--- ACTION ITEM ---
Where a line contains "the CMEM module", begin there and restate word for word every line to the end of the entries below, pictures excluded.
───── RECORDS FOR THIS EXERCISE ─────
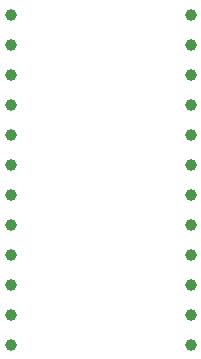
<source format=gbr>
%TF.GenerationSoftware,KiCad,Pcbnew,5.1.5+dfsg1-2~bpo10+1*%
%TF.CreationDate,Date%
%TF.ProjectId,ProMicro_TEST,50726f4d-6963-4726-9f5f-544553542e6b,v1.0*%
%TF.SameCoordinates,Original*%
%TF.FileFunction,Plated,1,2,PTH,Drill*%
%TF.FilePolarity,Positive*%
%FSLAX46Y46*%
G04 Gerber Fmt 4.6, Leading zero omitted, Abs format (unit mm)*
G04 Created by KiCad*
%MOMM*%
%LPD*%
G04 APERTURE LIST*
%TA.AperFunction,ComponentDrill*%
%ADD10C,1.000000*%
%TD*%
G04 APERTURE END LIST*
D10*
%TO.C,A1*%
X-15240000Y27940000D03*
X-15240000Y25400000D03*
X-15240000Y22860000D03*
X-15240000Y20320000D03*
X-15240000Y17780000D03*
X-15240000Y15240000D03*
X-15240000Y12700000D03*
X-15240000Y10160000D03*
X-15240000Y7620000D03*
X-15240000Y5080000D03*
X-15240000Y2540000D03*
X-15240000Y0D03*
X0Y27940000D03*
X0Y25400000D03*
X0Y22860000D03*
X0Y20320000D03*
X0Y17780000D03*
X0Y15240000D03*
X0Y12700000D03*
X0Y10160000D03*
X0Y7620000D03*
X0Y5080000D03*
X0Y2540000D03*
X0Y0D03*
M02*

</source>
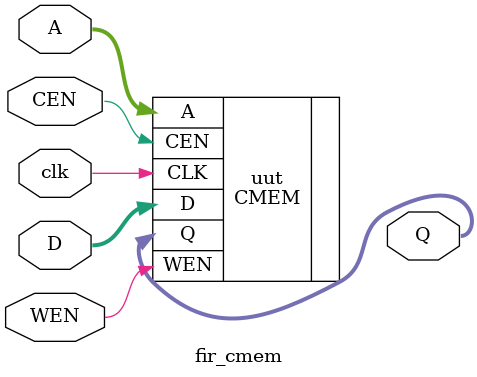
<source format=v>
`timescale 1ns / 1ps

module fir_cmem(

   // Inputs and Outputs
   input clk,                        
   input CEN,                         // Chip Enable
   input WEN,                         // Write Enable
   input [5:0] A,          // Address
   input [15:0] D,                // Inputs
   output [15:0] Q              // Outputs
);


   // Instantiate the CMEM module
   CMEM uut (
       .Q(Q),
       .CLK(clk),
       .CEN(CEN),
       .WEN(WEN),
       .A(A),
       .D(D)
   );

endmodule

</source>
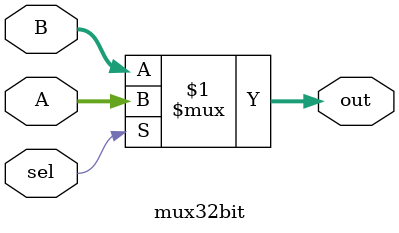
<source format=v>
module mux32bit(input [31:0]A,B,input sel,output [31:0]out);
assign out=sel?A:B;
endmodule
</source>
─────
--- EXERCISE RESULT ---
   // Instantiate the CMEM module
   CMEM uut (
       .Q(Q),
       .CLK(clk),
       .CEN(CEN),
       .WEN(WEN),
       .A(A),
       .D(D)
   );

endmodule

</source>
<source format=v>
module mux32bit(input [31:0]A,B,input sel,output [31:0]out);
assign out=sel?A:B;
endmodule
</source>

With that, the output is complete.